Ha già stabilito un budget per la A? E ricorda quanti giocatori le sono serviti per raggiungerla?  

«Il budget lo farò in questi giorni, mi aspetta una full immersion estiva che non prevede weekend ma solo week. Cambieremo tanto, come abbiamo sempre fatto, per adeguare la rosa alla categoria. Le regole sono chiare: 17 giocatori, tre dei quali extracomunitari, più quattro italiani e quattro provenienti dal settore giovanile. Avendo una storia così frammentata, l’unico ex praticabile è verosimilmente Pessina, Matteo, al quale voglio bene. Ma non mi sembra un acquisto realizzabile. Le altre squadre avranno 25 in rosa, noi obbligatoriamente 21 più tanti over 2000. Punteremo comunque sui giovani, non sui nomi che leggo in questi giorni».  
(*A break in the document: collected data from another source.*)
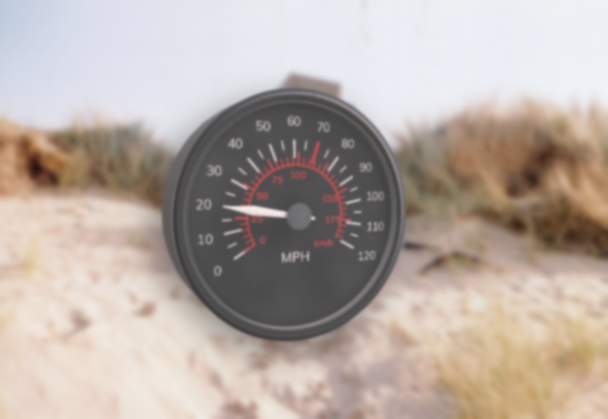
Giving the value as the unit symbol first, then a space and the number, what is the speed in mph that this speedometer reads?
mph 20
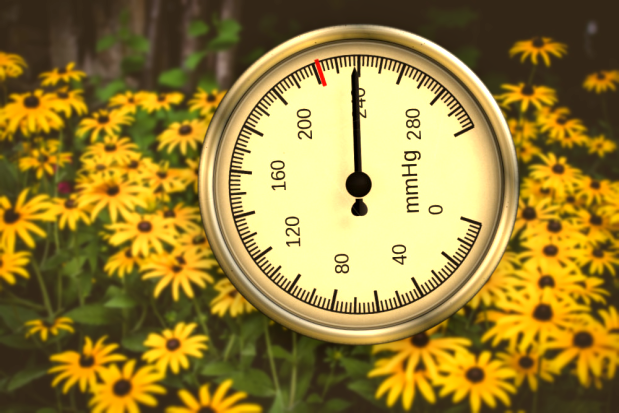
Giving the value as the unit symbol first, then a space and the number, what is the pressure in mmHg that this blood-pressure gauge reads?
mmHg 238
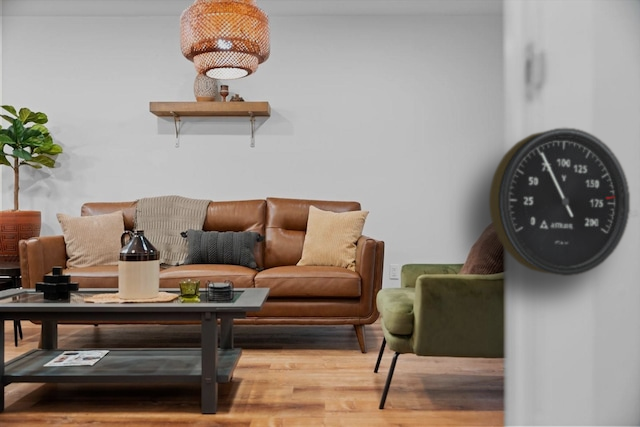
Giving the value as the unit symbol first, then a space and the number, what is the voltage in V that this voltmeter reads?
V 75
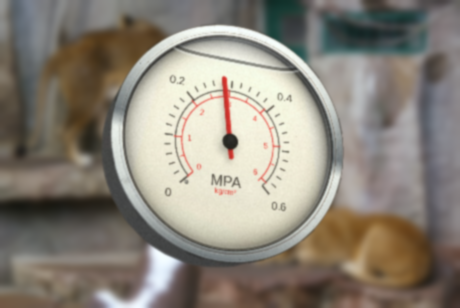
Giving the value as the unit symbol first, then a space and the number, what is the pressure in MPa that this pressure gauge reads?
MPa 0.28
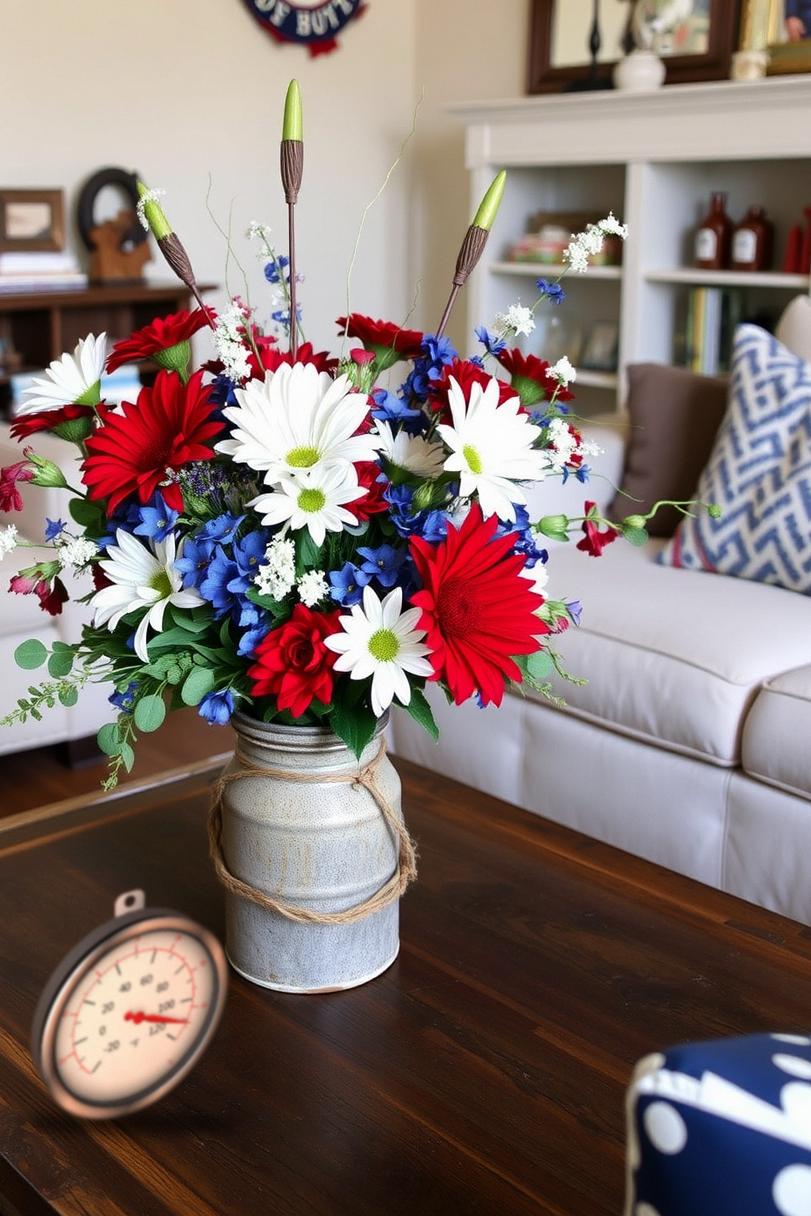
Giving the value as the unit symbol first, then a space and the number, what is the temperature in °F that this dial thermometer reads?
°F 110
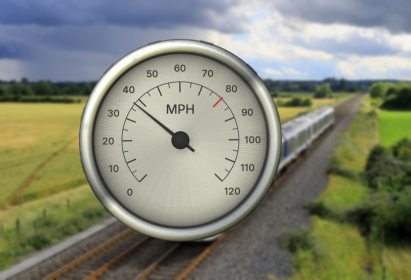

Trascorrerà altre domeniche con, anzi contro Allegri, Mourinho, Spalletti, Agnelli, De Laurentiis, Lotito…  

«Max è un fratello, Mou un’icona, un vincente, ha la storia dentro. Sarà bello confrontarsi con Juve, Inter, Milan, Napoli, Roma». 

Proverà a ridurre la conflittualità tra Federcalcio e Lega? 

«Non mi faccia uscire come il professore che arriva e insegnare agli altri come si sta al mondo, la prego». 

«Chi ci crede combatte. Chi ci crede supera tutti gli ostacoli. Chi ci crede vince»…  

«Uno dei claim del presidente. Provarci sempre. Il calcio mi ha insegnato una cosa: vince la storia. Il Monza è un’eccezione: devo dire che dopo la sconfitta di Perugia ho temuto che non ce l’avremmo fatta proprio per via della storia che mancava. Napoleone disse che “per essere dei grandi leader è necessario diventare studiosi del successo e il miglior modo che conosco è quello di conoscere la storia e la biografia degli uomini che già hanno avuto successo”».  

Berlusconi va per gli 86, lei per i settantotto. E ancora sognate.  

«Io sono nato il 30 luglio del ’44, e non aggiungo altro. Anzi, una cosa la aggiungo. Una frase che mi piace tanto: in un sogno non si ha mai ottanta anni».